January 19, 2015

Some government bonds are now being quoted with negative yields. Taking an extreme example, Swiss government bonds are now being quoted with negative yields for all maturities up to 10 years. This prompts the question: Who, in their right mind, would pay a government for the ‘privilege’ of lending the government money?

The zero or negative bond yields are almost certainly related in part to the desire by large cash-holders to ensure a return of cash, even if doing so guarantees a small nominal loss. By way of further explanation, if you have $100K of cash to park somewhere you can put it in an insured bank deposit and be guaranteed of getting your money back, but what do you do if you have $1B of cash? If you put this money into a bank account then only a trivial portion will be covered by the government’s deposit insurance, meaning that the failure of the bank could result in a substantial portion of your money being wiped out. To avoid the risk of a large loss due to bank failure it might seem reasonable for you to lend the money to the government at a yield that is certain to result in a small loss. In this case, the small loss stemming from the negative yield on your bond investment is a form of insurance that guarantees the return of almost all of your money.

In other words, at a time when “inflation” risk is perceived to be low and there are concerns about the safety of commercial banks, it could make sense for a large holder of cash to lend the money to the government at a small negative yield.

That being said, it’s important to remember that we aren’t really dealing with 0% or negative bond yields, we are dealing with 0% or negative yields to maturity. The bond yields themselves are still positive.

To further explain, consider the simple hypothetical case of a 1-year bond with par value of $100 that pays interest of $2 at the end of the 1-year duration. If the bond is trading at its par value then both the yield and the yield to maturity (YTM) will be 2%, but both yields will be something other than 2% when the bond’s price deviates from $100. For example, if the bond’s price rises to $103 then the yield falls to 1.94% ($2/$103) and the YTM falls to negative 0.97%. The YTM in this example takes into account the fact that if the bond is held until maturity then the buyer of the bond at $103 will receive a $2 interest payment plus a $100 principle payment, or a total return of $102 versus an outlay of $103. The $1 loss on the $103 investment equates to a return of negative 0.97%.

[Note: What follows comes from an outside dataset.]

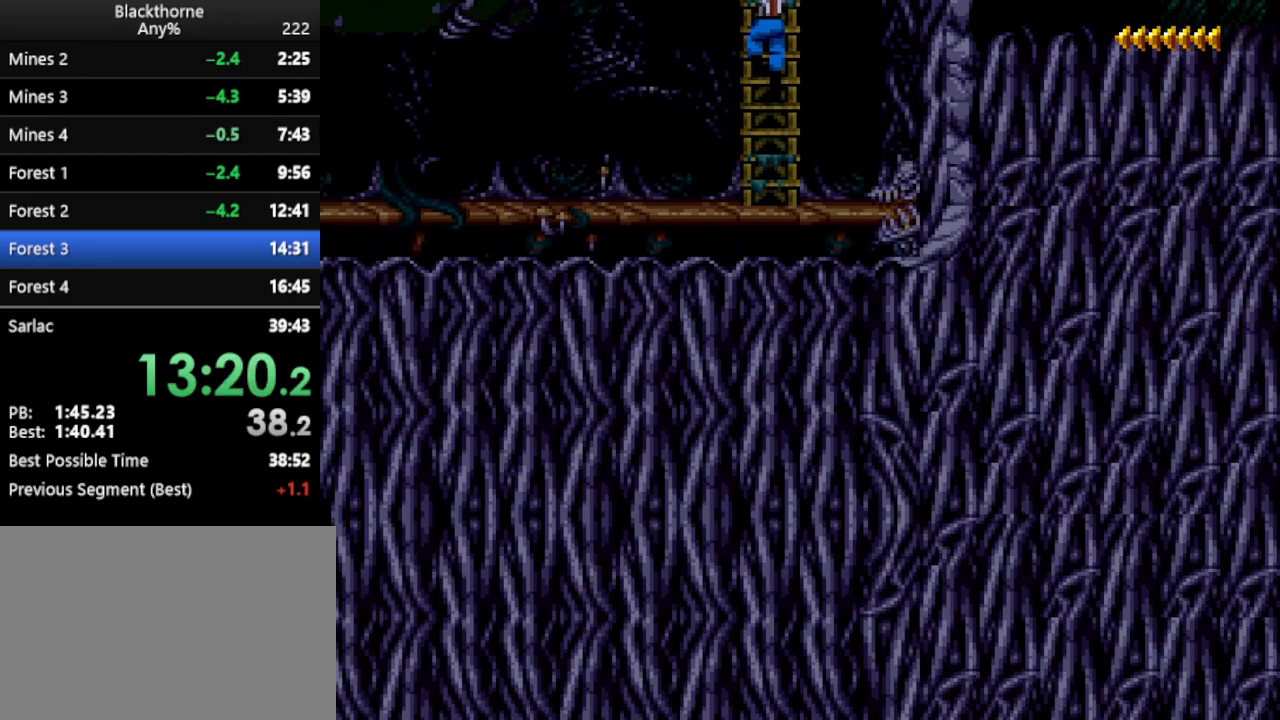
{"keys": ["w"], "events": []}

An implication is that someone who doesn’t plan to hold until maturity can still make a profit on a bond with a negative YTM. For example, someone who buys a Swiss government bond with a YTM of negative 0.1% today will have the opportunity of selling at a profit if the YTM subsequently falls to negative 0.2%. The current ridiculous valuations of some government bonds could therefore be partly explained by the belief that valuations will become even more ridiculous in the future, thus enabling today’s buyers to exit at a profit.

That is, in addition to the willingness to accept a small loss for a guarantee that almost all of the money will be returned, the “greater fool theory” could be at work in the government bond market. In this regard, a government bond having a negative YTM is not that different fromĀ an internet stock with no revenue being assigned a multi-hundred-million-dollar valuation based on “eyeballs”. It’s just another in a long line of examples of the madness of crowds, a madness that is often rooted in central bank policy.